> _HOW TO COMPLETE THIS TASK_
Reproduce all of the material below line for line, leaving out the pictures.

> _AVAILABLE DATA_
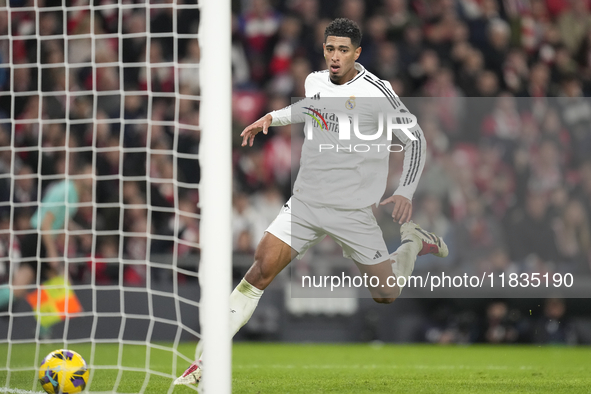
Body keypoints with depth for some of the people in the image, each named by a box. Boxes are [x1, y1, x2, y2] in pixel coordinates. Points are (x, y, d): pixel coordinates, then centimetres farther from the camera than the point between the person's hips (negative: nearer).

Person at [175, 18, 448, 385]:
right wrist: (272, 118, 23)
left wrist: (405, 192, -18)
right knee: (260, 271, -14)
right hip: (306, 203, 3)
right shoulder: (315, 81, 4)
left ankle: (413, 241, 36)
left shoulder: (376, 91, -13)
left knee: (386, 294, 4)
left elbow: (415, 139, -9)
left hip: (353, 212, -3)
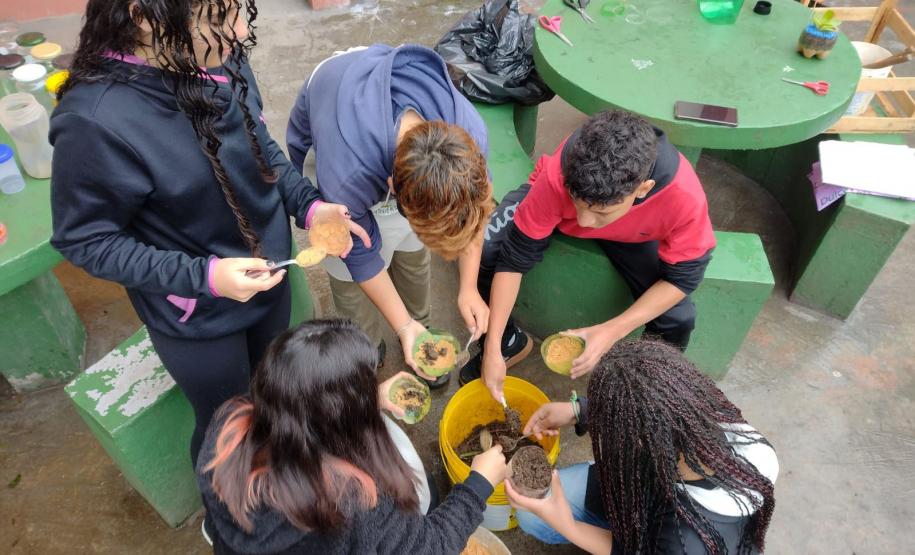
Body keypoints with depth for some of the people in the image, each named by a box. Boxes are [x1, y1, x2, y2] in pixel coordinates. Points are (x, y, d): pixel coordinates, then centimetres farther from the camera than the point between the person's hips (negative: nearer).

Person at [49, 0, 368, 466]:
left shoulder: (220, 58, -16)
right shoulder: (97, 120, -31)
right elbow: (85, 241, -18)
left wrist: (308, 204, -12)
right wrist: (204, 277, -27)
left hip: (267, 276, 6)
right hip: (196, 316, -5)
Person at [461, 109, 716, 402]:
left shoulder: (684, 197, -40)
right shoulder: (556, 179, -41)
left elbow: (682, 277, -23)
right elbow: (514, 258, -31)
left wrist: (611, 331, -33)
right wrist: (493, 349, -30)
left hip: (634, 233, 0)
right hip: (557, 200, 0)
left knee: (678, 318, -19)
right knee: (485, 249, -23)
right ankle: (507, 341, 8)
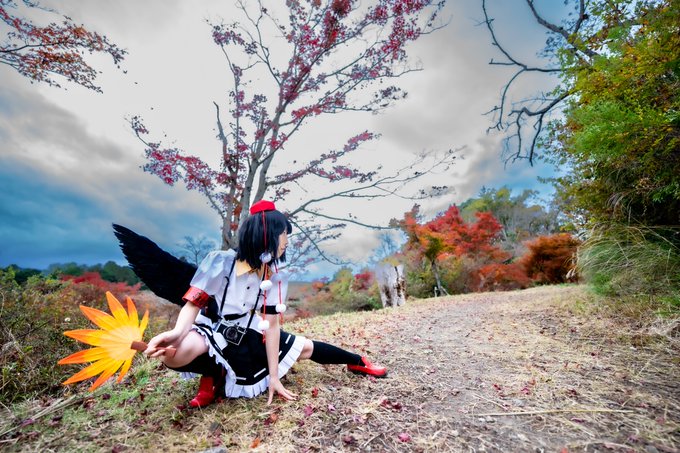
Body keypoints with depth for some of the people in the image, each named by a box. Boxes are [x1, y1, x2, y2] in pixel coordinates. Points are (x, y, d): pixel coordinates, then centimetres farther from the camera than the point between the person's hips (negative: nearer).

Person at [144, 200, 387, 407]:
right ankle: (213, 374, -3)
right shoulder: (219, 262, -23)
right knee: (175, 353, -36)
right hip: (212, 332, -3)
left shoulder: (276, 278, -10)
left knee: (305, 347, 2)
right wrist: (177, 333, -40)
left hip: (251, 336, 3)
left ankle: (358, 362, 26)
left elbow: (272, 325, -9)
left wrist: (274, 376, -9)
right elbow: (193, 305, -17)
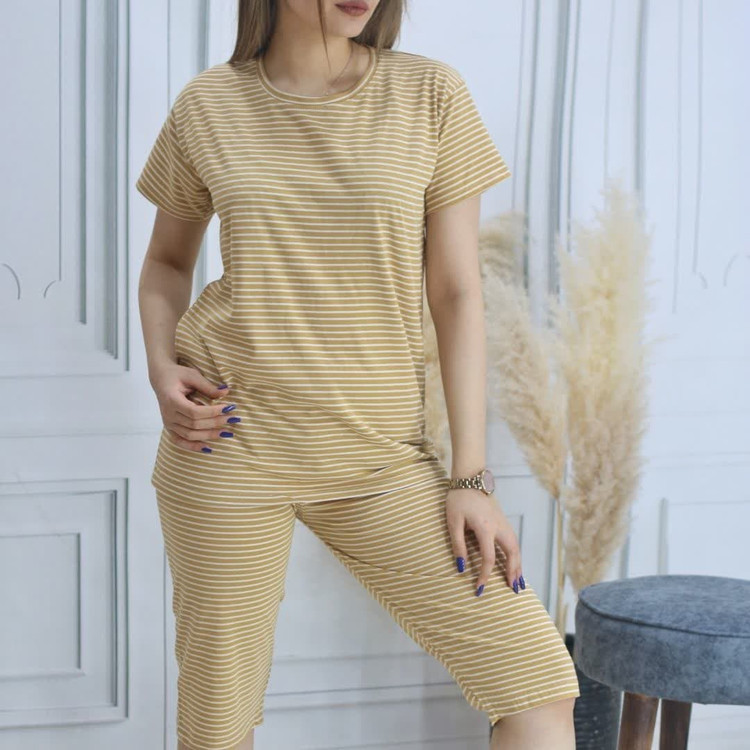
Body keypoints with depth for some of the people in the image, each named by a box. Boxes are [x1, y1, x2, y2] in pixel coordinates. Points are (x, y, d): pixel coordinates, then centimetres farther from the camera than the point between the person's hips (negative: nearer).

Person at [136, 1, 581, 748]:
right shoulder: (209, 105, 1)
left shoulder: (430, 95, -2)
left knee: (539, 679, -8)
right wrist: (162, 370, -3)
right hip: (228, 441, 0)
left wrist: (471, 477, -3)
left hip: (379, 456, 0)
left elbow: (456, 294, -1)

> _SOLUTION TO THE EXERCISE_
Body keypoints with depth for some of the people in the image, each named by a box. Boxes are [x1, y1, x2, y2] in pixel coordinates. Points are (x, y, d): pixel coordinates, then centimetres farther from the camera than the point between the person's hips (negative: nearer).

Person at [175, 18, 448, 385]:
right wrist: (272, 118, 23)
left wrist: (405, 192, -18)
right knee: (260, 271, -14)
right hip: (306, 203, 3)
right shoulder: (315, 81, 4)
left ankle: (413, 241, 36)
left shoulder: (376, 91, -13)
left knee: (386, 294, 4)
left elbow: (415, 139, -9)
left hip: (353, 212, -3)
Body keypoints with depth for some of the people in the image, each named by a box. Boxes are [x1, y1, x2, y2] in pixel coordinates. Points are (x, y, d): pixel coordinates, then centimetres farther from the camera than the point between the person's hips (negative: nearer).

Person at [49, 0, 368, 466]:
left shoulder: (220, 58, -16)
right shoulder: (97, 120, -31)
right elbow: (85, 241, -18)
left wrist: (308, 204, -12)
right wrist: (204, 277, -27)
left hip: (267, 276, 6)
right hip: (196, 316, -5)
Person at [461, 109, 716, 402]:
left shoulder: (684, 197, -40)
right shoulder: (556, 179, -41)
left elbow: (682, 277, -23)
right elbow: (514, 258, -31)
left wrist: (611, 331, -33)
right wrist: (493, 349, -30)
left hip: (634, 233, 0)
right hip: (557, 200, 0)
left knee: (678, 318, -19)
right knee: (485, 249, -23)
right ankle: (507, 341, 8)
Body keypoints with depth for some of the people in the image, each named by a box. Boxes are [x1, y1, x2, y2] in pixel coordinates. Points are (x, y, d): pixel coordinates, then centimetres farther from the camera than the point between the person's hips (negative: nearer).

Person at [144, 200, 387, 407]:
right ankle: (213, 374, -3)
right shoulder: (219, 262, -23)
right knee: (175, 353, -36)
right hip: (212, 332, -3)
left shoulder: (276, 278, -10)
left knee: (305, 347, 2)
right wrist: (177, 333, -40)
left hip: (251, 336, 3)
left ankle: (358, 362, 26)
left elbow: (272, 325, -9)
left wrist: (274, 376, -9)
right elbow: (193, 305, -17)
Body keypoints with depth for some of the people in the image, each named by a box. Boxes are [x1, y1, x2, y2] in pixel coordinates. Points are (x, y, d): pixel coordinates, then centimetres farther from the camera than the point between the person's hips (negative: nearer).

Person at [136, 1, 581, 748]:
right shoulder: (209, 105, 1)
left shoulder: (430, 95, -2)
left knee: (539, 679, -8)
right wrist: (162, 370, -3)
right hip: (228, 441, 0)
left wrist: (471, 477, -3)
left hip: (379, 456, 0)
left elbow: (456, 294, -1)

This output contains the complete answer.